Extracted data entries
* * *

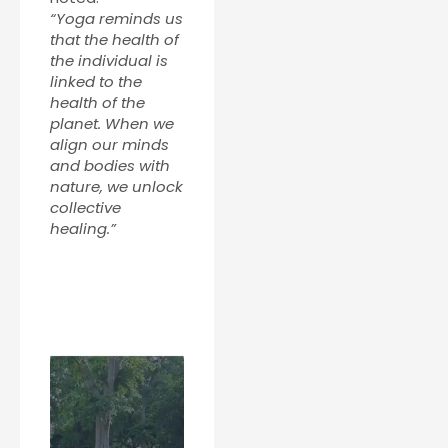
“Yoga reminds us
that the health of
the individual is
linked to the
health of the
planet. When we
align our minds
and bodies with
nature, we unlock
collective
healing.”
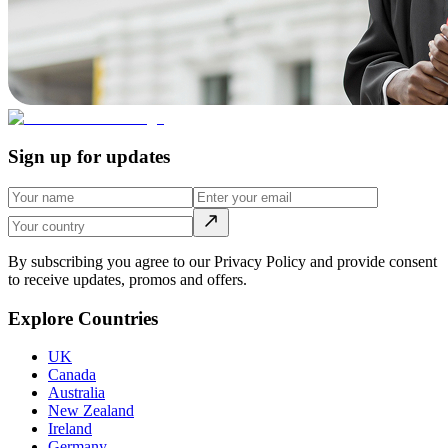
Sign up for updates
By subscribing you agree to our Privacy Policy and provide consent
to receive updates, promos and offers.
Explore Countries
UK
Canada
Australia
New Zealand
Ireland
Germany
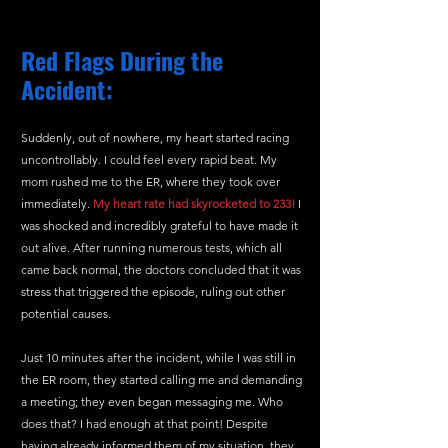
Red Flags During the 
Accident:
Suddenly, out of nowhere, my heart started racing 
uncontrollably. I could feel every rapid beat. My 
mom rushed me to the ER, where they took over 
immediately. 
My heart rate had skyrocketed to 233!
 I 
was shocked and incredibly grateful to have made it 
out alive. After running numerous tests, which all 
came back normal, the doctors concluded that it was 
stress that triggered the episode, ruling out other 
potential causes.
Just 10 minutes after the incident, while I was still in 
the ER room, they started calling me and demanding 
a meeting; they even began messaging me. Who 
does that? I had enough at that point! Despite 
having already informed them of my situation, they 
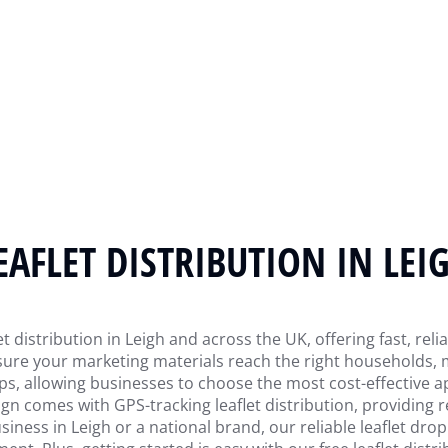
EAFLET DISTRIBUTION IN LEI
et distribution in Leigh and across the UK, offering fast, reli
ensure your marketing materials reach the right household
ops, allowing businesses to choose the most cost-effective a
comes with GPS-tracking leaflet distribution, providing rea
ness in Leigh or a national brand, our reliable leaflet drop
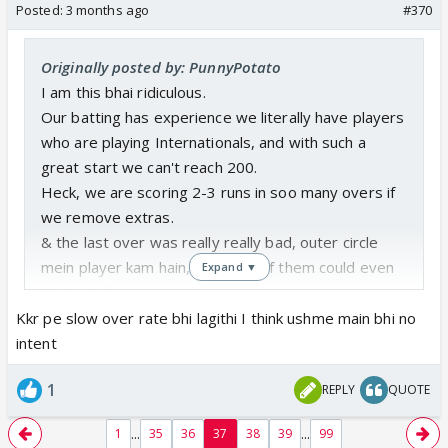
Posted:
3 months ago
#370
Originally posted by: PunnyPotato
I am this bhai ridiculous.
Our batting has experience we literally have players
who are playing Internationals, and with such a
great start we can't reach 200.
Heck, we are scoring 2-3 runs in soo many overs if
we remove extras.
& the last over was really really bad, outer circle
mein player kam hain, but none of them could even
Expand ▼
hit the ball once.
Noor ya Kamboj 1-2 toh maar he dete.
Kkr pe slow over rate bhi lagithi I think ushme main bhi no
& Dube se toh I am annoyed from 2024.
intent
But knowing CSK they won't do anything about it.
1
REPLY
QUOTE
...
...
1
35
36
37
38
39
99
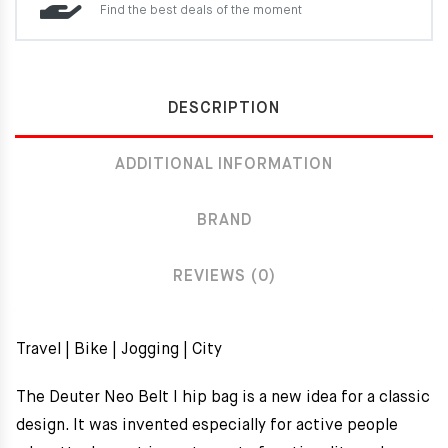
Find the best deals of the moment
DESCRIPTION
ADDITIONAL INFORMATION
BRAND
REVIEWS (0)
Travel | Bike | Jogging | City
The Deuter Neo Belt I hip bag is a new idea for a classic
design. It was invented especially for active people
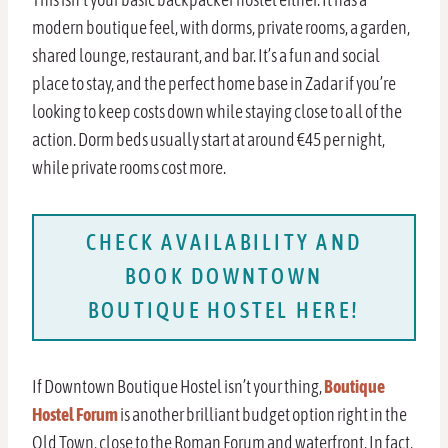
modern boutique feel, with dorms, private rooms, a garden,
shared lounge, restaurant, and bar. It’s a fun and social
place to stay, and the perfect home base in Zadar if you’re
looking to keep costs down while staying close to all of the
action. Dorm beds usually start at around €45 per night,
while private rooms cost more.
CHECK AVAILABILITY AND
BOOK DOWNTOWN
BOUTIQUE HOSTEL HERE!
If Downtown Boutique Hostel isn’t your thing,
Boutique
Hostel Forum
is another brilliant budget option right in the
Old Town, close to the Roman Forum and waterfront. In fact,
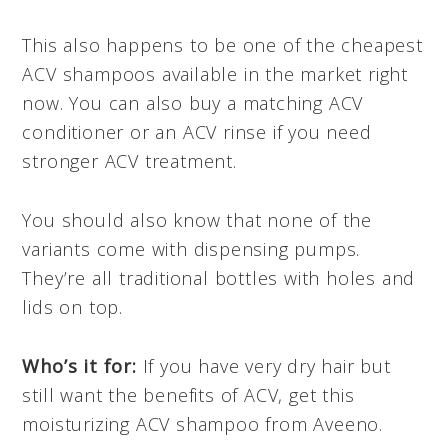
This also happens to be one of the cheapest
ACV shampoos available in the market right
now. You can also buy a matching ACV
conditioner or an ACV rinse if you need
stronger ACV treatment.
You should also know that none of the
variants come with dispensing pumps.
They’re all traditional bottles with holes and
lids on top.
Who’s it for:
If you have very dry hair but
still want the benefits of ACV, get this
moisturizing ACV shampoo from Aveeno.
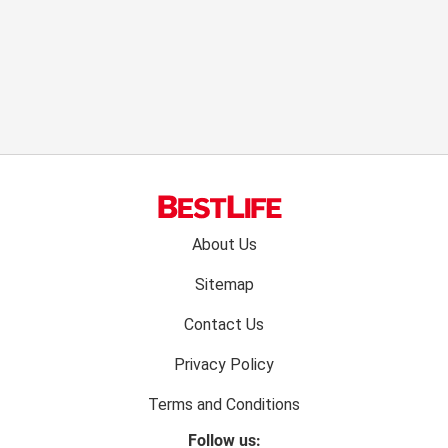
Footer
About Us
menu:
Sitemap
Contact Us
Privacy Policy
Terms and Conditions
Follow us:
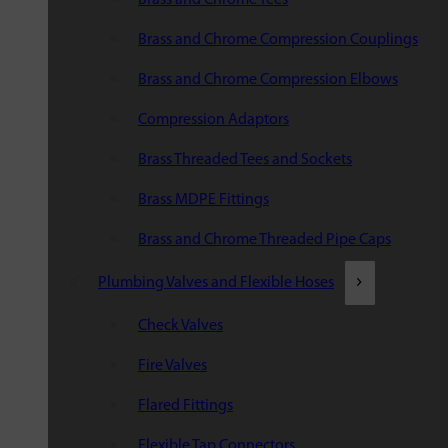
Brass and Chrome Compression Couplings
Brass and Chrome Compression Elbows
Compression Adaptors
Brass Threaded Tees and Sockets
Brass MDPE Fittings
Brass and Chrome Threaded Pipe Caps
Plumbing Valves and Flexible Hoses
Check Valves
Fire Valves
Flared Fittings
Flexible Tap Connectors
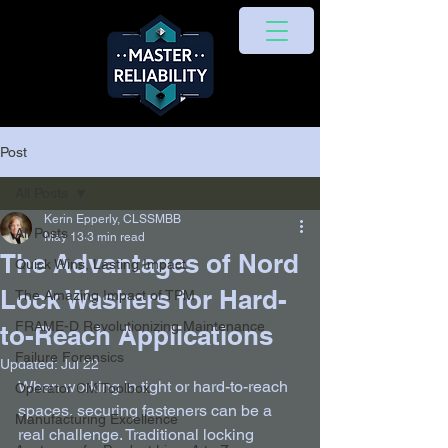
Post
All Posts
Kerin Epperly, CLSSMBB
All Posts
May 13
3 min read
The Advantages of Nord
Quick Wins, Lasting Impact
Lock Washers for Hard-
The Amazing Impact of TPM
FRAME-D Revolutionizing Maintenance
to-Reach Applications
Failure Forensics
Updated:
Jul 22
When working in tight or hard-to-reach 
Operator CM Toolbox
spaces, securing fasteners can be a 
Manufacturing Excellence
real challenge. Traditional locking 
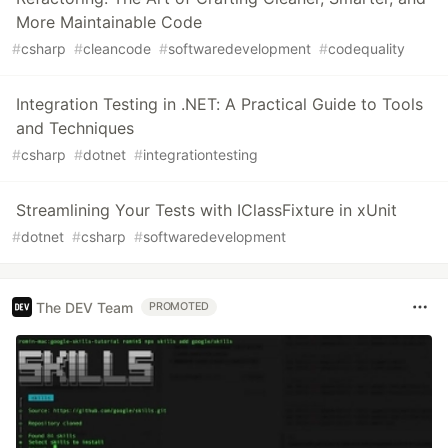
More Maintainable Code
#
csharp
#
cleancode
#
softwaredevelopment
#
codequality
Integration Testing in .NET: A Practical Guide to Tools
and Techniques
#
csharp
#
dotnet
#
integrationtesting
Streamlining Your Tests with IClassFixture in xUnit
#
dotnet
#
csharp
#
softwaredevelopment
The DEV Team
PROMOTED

* * *

Description of the task:
Your answer must be the lines from the opening line of the entries through the line holding "came back normal, the", written out exactly and without any picture.

Result of the exercise:
“Yoga reminds us
that the health of
the individual is
linked to the
health of the
planet. When we
align our minds
and bodies with
nature, we unlock
collective
healing.”
Sign up for updates
By subscribing you agree to our Privacy Policy and provide consent
to receive updates, promos and offers.
Explore Countries
UK
Canada
Australia
New Zealand
Ireland
Germany
Red Flags During the 
Accident:
Suddenly, out of nowhere, my heart started racing 
uncontrollably. I could feel every rapid beat. My 
mom rushed me to the ER, where they took over 
immediately. 
My heart rate had skyrocketed to 233!
 I 
was shocked and incredibly grateful to have made it 
out alive. After running numerous tests, which all 
came back normal, the doctors concluded that it was 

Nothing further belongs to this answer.